What is needed:
The answer should consist of the full listing below, repeated exactly and free of pictures.

* * * * *

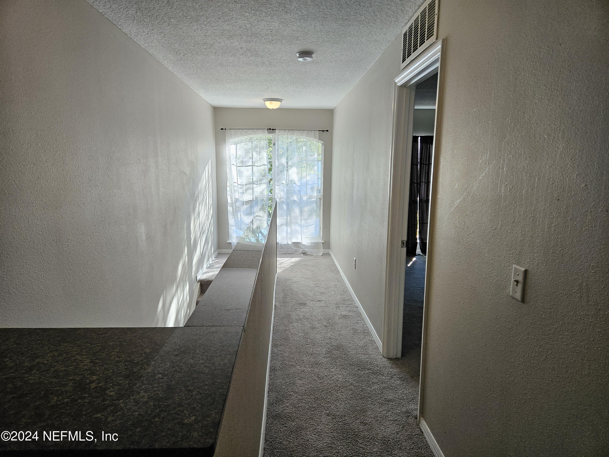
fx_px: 405
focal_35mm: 23
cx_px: 304
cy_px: 228
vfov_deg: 58.9
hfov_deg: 73.9
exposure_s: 1/120
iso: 80
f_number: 1.8
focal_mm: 5.4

* * * * *

Output for this task:
fx_px: 405
focal_35mm: 23
cx_px: 304
cy_px: 228
vfov_deg: 58.9
hfov_deg: 73.9
exposure_s: 1/120
iso: 80
f_number: 1.8
focal_mm: 5.4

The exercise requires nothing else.